◆ Directive ◆
For the material below, the expected output is exactly the lines between the line holding "left: 0; top: 0;" and the line holding "143px; margin-top: 32px;", inclusive, with pictures left out.

◆ Records supplied ◆
——

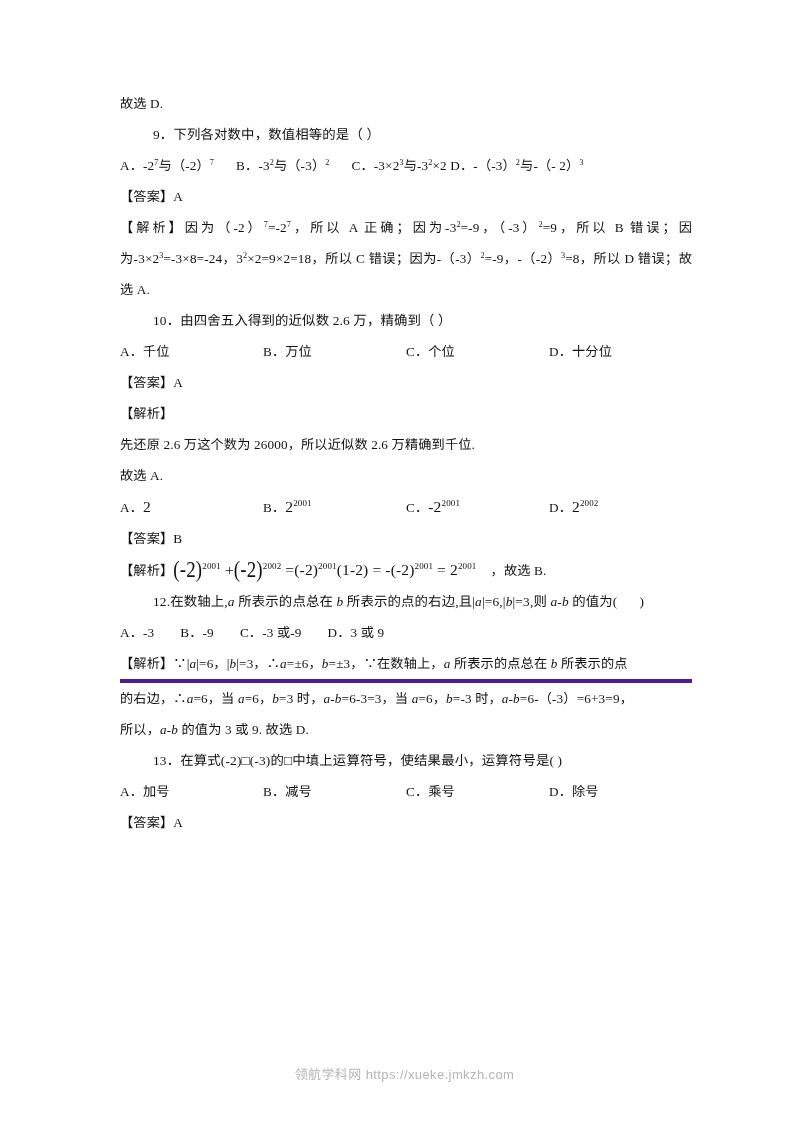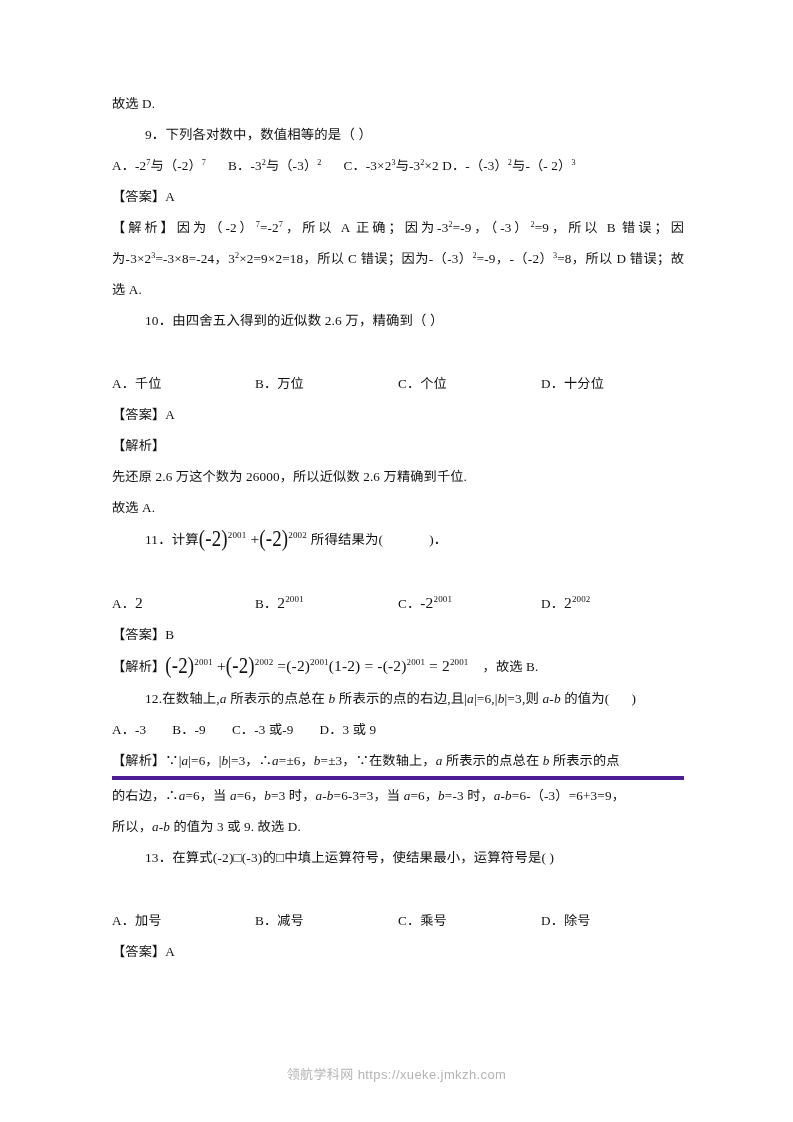--- a/index.html
+++ b/index.html
@@ -18,7 +18,7 @@
   }
   #page {
     position: absolute;
-    left: 0; top: 0;
+    left: 8px; top: 0;
     width: 679px;
     height: 1122px;
     background: #fff;

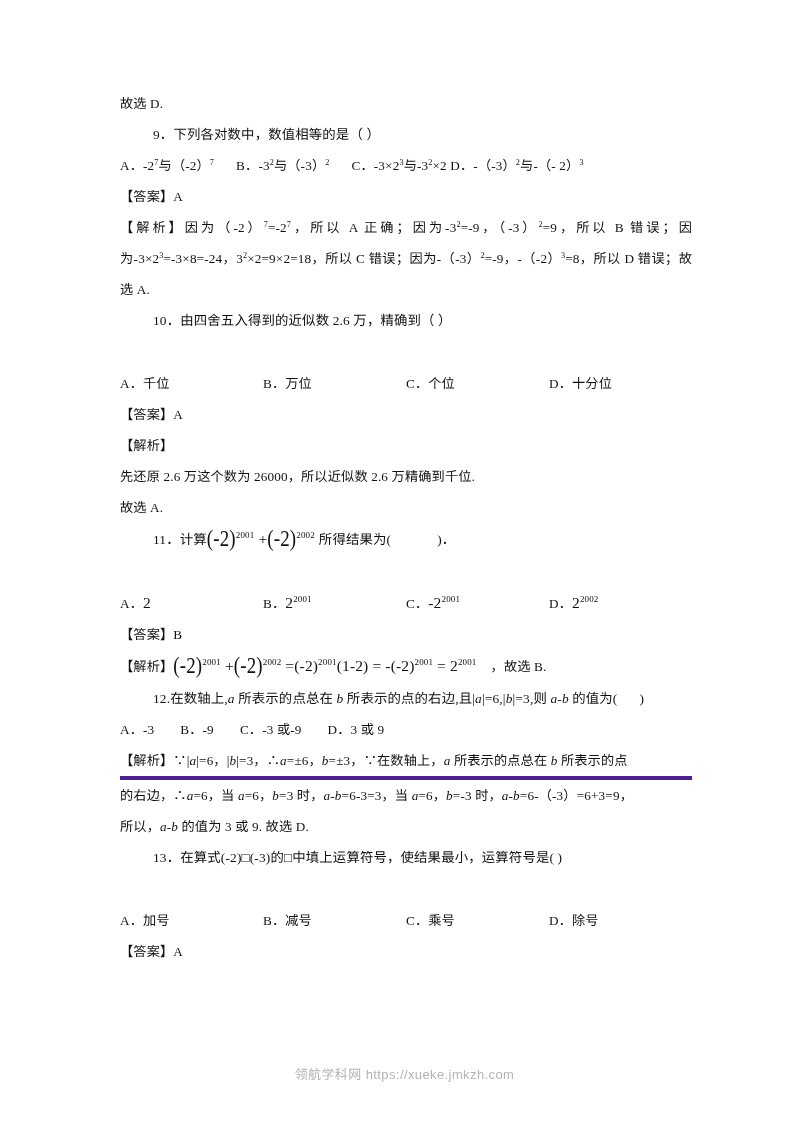--- a/index.html
+++ b/index.html
@@ -54,7 +54,7 @@
     display: inline-block;
     vertical-align: baseline;
   }
-  .w-4 .op { width: 143px; margin-top: 32px; }
+  .w-4 .op { width: 143px; }
   .w-4 .op:last-child { width: auto; }
 
   .opts-inline .op { margin-right: 26px; }

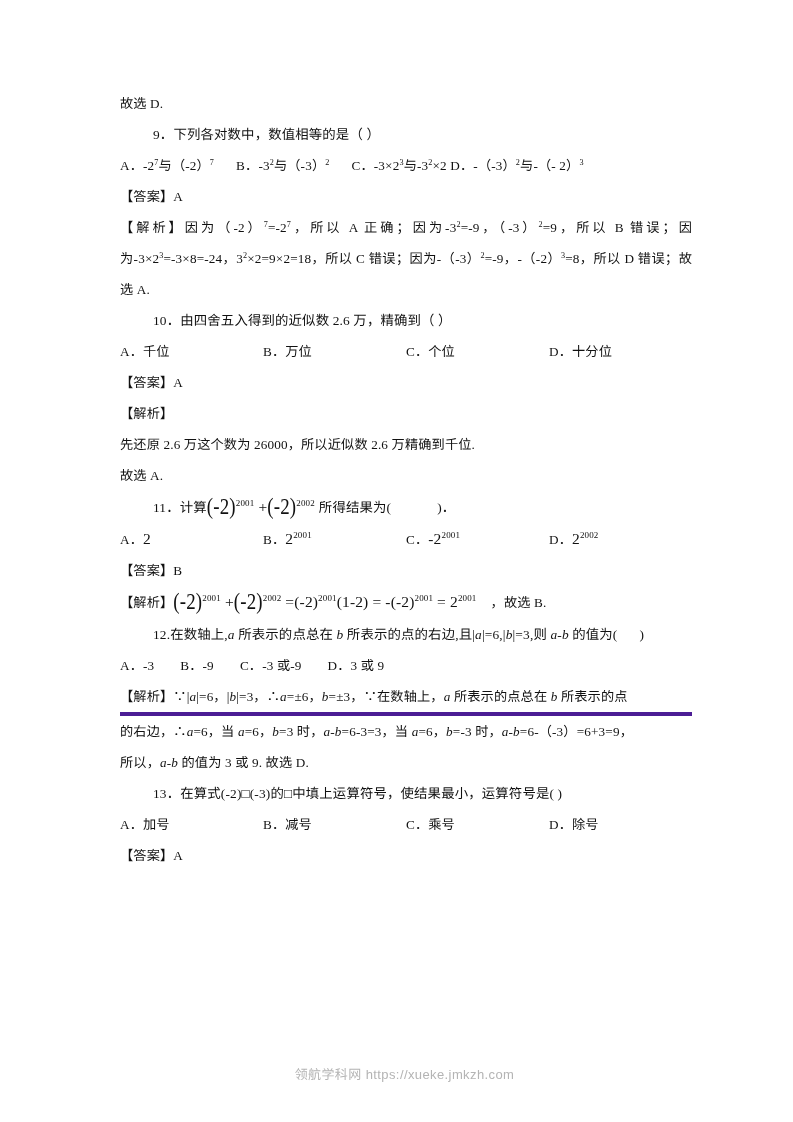--- a/index.html
+++ b/index.html
@@ -135,9 +135,6 @@
     <div class="line">先还原 2.6 万这个数为 26000，所以近似数 2.6 万精确到千位.</div>
     <div class="line">故选 A.</div>
 
-    <div class="line qline mathbig">
-      <span style="font-size:13.4px">11．计算</span><span class="paren">(-2)</span><sup>2001</sup> <span>+</span><span class="paren">(-2)</span><sup>2002</sup> <span style="font-size:13.4px">所得结果为(</span><span class="gap-lg"></span><span style="font-size:13.4px">)．</span>
-    </div>
 
     <div class="line opts w-4">
       <span class="op">A．<span class="mathbig">2</span></span><span class="op">B．<span class="mathbig">2<sup>2001</sup></span></span><span class="op">C．<span class="mathbig">-2<sup>2001</sup></span></span><span class="op">D．<span class="mathbig">2<sup>2002</sup></span></span>

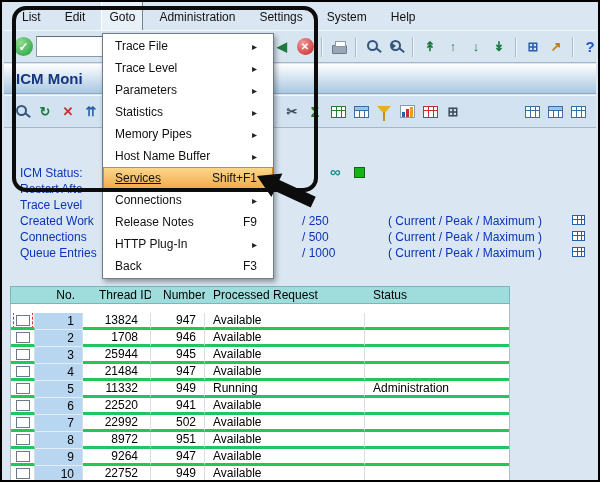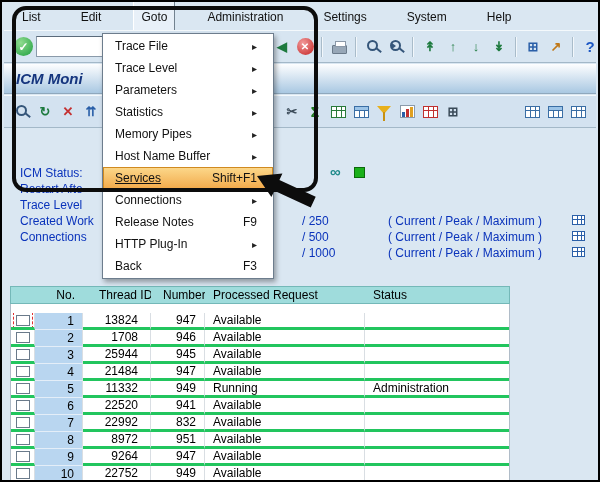--- a/index.html
+++ b/index.html
@@ -8,7 +8,7 @@
           font-family:"Liberation Sans",sans-serif;overflow:hidden}
   
   .menubar{position:absolute;top:2px;left:4px;right:4px;height:26px;display:flex;align-items:center;
-           gap:24px;padding-left:8px;font-size:12px;color:#111}
+           gap:8px;padding-left:8px;font-size:12px;color:#111}
   .mitem{padding:3px 8px;white-space:nowrap}
   .mitem.active{background:#e8f0f8;border:1px solid;border-color:#fff #72828f #72828f #fff;padding:8px 7px}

——

◆ Written reply ◆
-    left: 0; top: 0;
+    left: 8px; top: 0;
     width: 679px;
     height: 1122px;
     background: #fff;

--- a/index.html
+++ b/index.html
@@ -54,7 +54,7 @@
     display: inline-block;
     vertical-align: baseline;
   }
-  .w-4 .op { width: 143px; margin-top: 32px; }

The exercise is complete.